In summary, this “confidentiality agreement” is legally unnecessary, arguably unenforceable, and so poorly constructed that it cannot possibly achieve its aims. It represents a serious lack of professional standards for NPC operations, part of a pattern that has contributed to the mismanagement of the national organization and is emblematic of the NGO-style deference-to-authority that is antithetical to a member-run mass org. We refuse to allow poor organizational practices like this “confidentiality agreement” to continue. That is why we are supporting Bread and Roses NPC members' Resolution for Shared Documents. If passed, this proposal will grant NPC members access to the internal information they already have a right to. Once the entirety of the NPC has access to this information, they can make more progress on serious issues like our budget deficit.

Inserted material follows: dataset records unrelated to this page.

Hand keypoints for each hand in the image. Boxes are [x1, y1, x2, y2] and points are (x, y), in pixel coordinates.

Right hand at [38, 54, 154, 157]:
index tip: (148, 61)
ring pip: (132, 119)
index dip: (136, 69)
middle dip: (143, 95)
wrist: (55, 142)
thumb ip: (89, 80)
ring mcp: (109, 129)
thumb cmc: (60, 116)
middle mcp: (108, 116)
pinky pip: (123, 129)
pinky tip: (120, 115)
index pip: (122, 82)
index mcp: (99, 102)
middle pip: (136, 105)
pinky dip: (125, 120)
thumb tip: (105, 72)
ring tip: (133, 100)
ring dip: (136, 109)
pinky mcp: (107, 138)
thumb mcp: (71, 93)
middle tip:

And, as an added bonus, we will see if a proper vote was ever held on the creation of this controversial document. We ask that members of DSA continue to demand transparency and accountability from its elected leadership as part of the effort to bring DSA and the socialist movement forward.

Disclaimer

The information provided in this statement does not, and is not intended to, constitute legal advice; instead, all information, content, and materials available in this statement are for general informational purposes only.